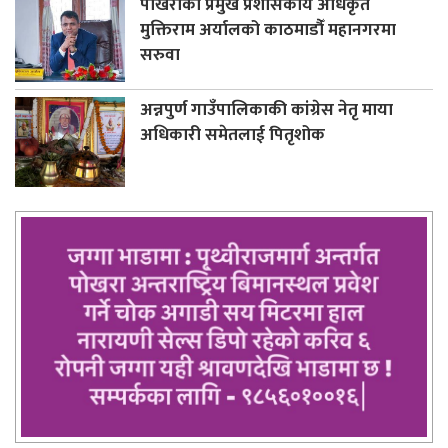
पोखराका प्रमुख प्रशासकीय अधिकृत
मुक्तिराम अर्यालको काठमाडौँ महानगरमा
सरुवा
अन्नपुर्ण गाउँपालिकाकी कांग्रेस नेतृ माया
अधिकारी समेतलाई पितृशोक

^^^^^^^^^^^^^^^^

→ **Problem details**
Could the entries above be restated word for word, with the pictures left out?

→ **Answer box**
पोखराका प्रमुख प्रशासकीय अधिकृत
मुक्तिराम अर्यालको काठमाडौँ महानगरमा
सरुवा
अन्नपुर्ण गाउँपालिकाकी कांग्रेस नेतृ माया
अधिकारी समेतलाई पितृशोक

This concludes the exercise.